::: Material for the task
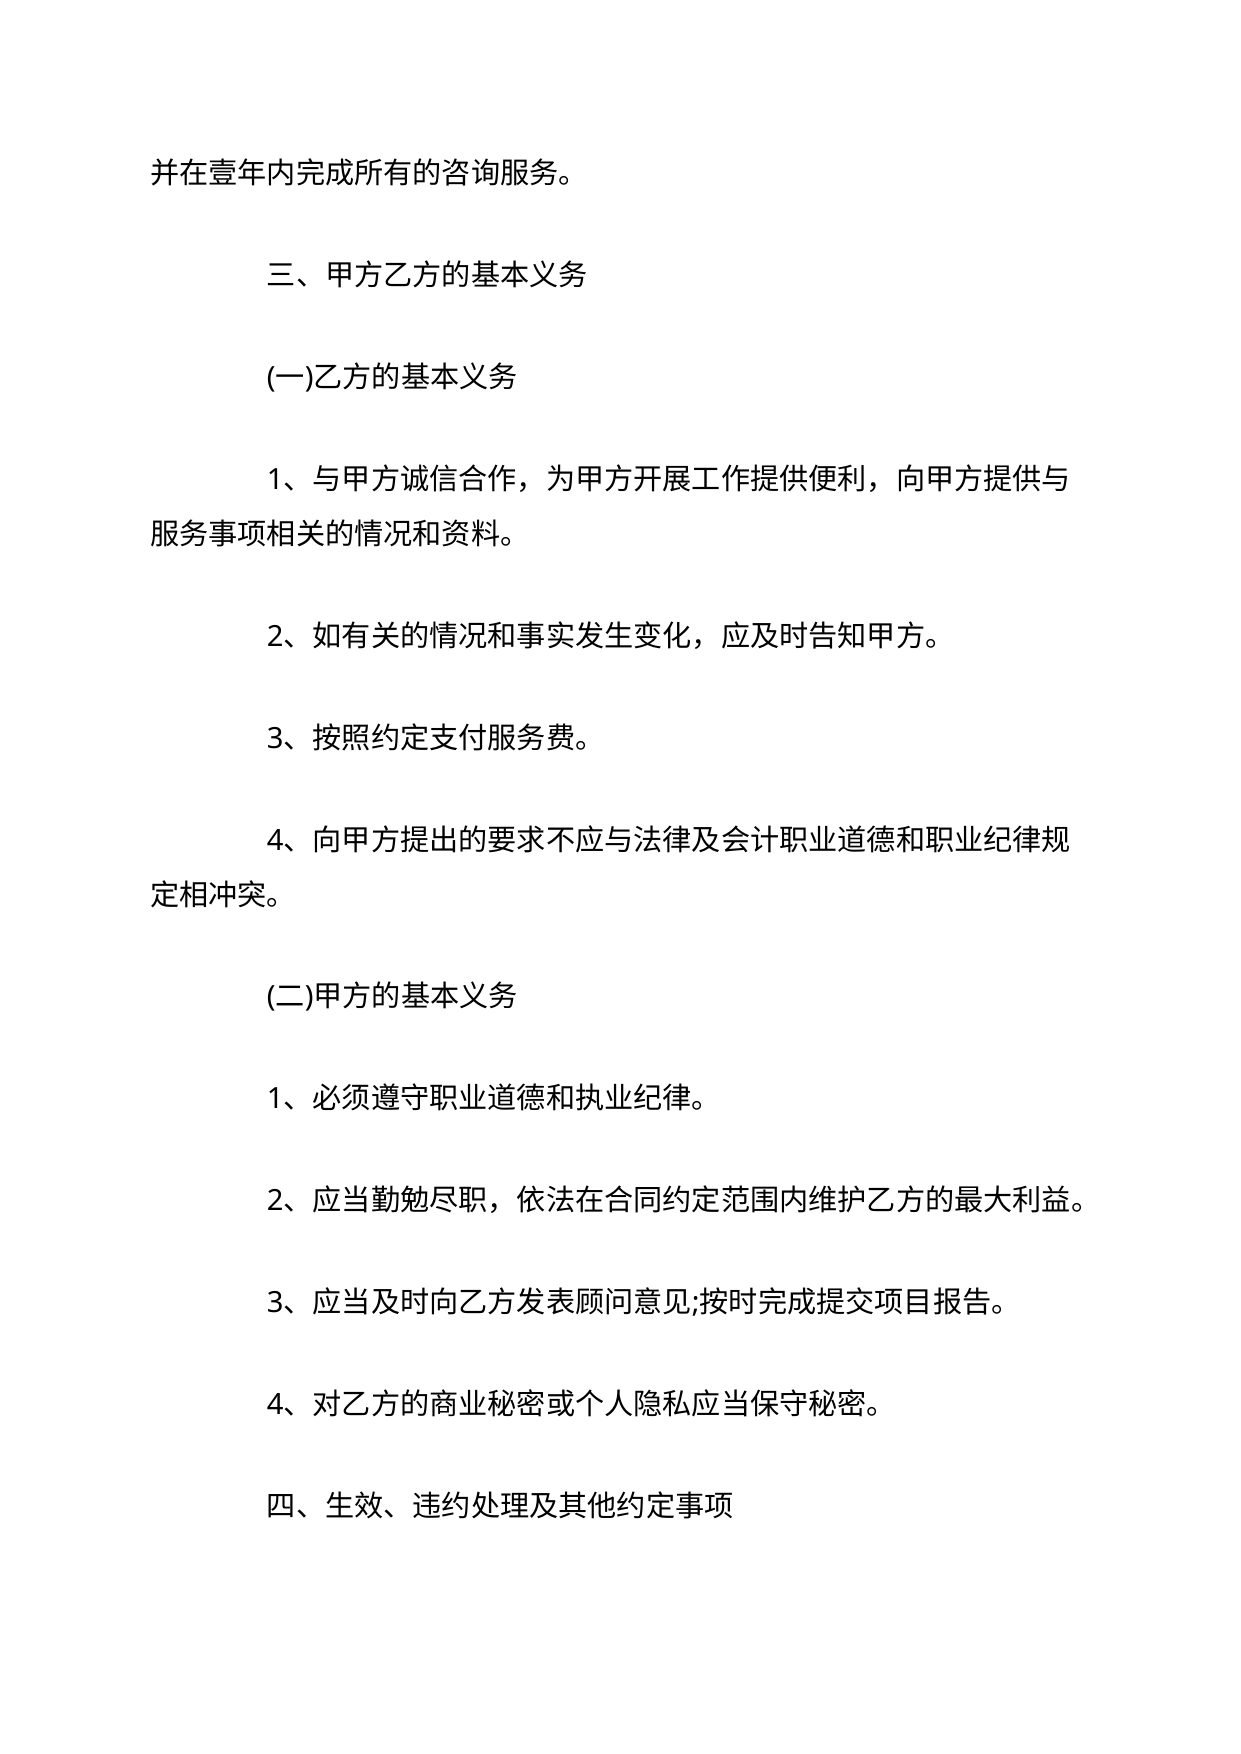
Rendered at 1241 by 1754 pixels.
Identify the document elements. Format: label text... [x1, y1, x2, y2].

text 三、甲方乙方的基本义务 [150, 252, 1090, 294]
text (二)甲方的基本义务 [150, 973, 1090, 1015]
text 四、生效、违约处理及其他约定事项 [150, 1483, 1090, 1525]
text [150, 150, 1090, 192]
text 4、向甲方提出的要求不应与法律及会计职业道德和职业纪律规定相冲突。 [150, 816, 1090, 913]
text 1、必须遵守职业道德和执业纪律。 [150, 1075, 1090, 1117]
text 1、与甲方诚信合作，为甲方开展工作提供便利，向甲方提供与服务事项相关的情况和资料。 [150, 456, 1090, 553]
text 3、应当及时向乙方发表顾问意见;按时完成提交项目报告。 [150, 1279, 1090, 1321]
text (一)乙方的基本义务 [150, 353, 1090, 396]
text 2、如有关的情况和事实发生变化，应及时告知甲方。 [150, 612, 1090, 655]
text 2、应当勤勉尽职，依法在合同约定范围内维护乙方的最大利益。 [150, 1177, 1090, 1219]
text 3、按照约定支付服务费。 [150, 714, 1090, 757]
text 4、对乙方的商业秘密或个人隐私应当保守秘密。 [150, 1381, 1090, 1423]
::::::
Instruction -> Your copy should match every record exactly and contain no pictures.

Result for this exercise ->
Rendered at 1241 by 1754 pixels.
Identify the document elements. Format: label text... [x1, y1, x2, y2].

text 三、甲方乙方的基本义务 [150, 252, 1090, 294]
text (二)甲方的基本义务 [150, 973, 1090, 1015]
text 四、生效、违约处理及其他约定事项 [150, 1483, 1090, 1525]
text [150, 150, 1090, 192]
text 4、向甲方提出的要求不应与法律及会计职业道德和职业纪律规定相冲突。 [150, 816, 1090, 913]
text 1、必须遵守职业道德和执业纪律。 [150, 1075, 1090, 1117]
text 1、与甲方诚信合作，为甲方开展工作提供便利，向甲方提供与服务事项相关的情况和资料。 [150, 456, 1090, 553]
text 3、应当及时向乙方发表顾问意见;按时完成提交项目报告。 [150, 1279, 1090, 1321]
text (一)乙方的基本义务 [150, 353, 1090, 396]
text 2、如有关的情况和事实发生变化，应及时告知甲方。 [150, 612, 1090, 655]
text 2、应当勤勉尽职，依法在合同约定范围内维护乙方的最大利益。 [150, 1177, 1090, 1219]
text 3、按照约定支付服务费。 [150, 714, 1090, 757]
text 4、对乙方的商业秘密或个人隐私应当保守秘密。 [150, 1381, 1090, 1423]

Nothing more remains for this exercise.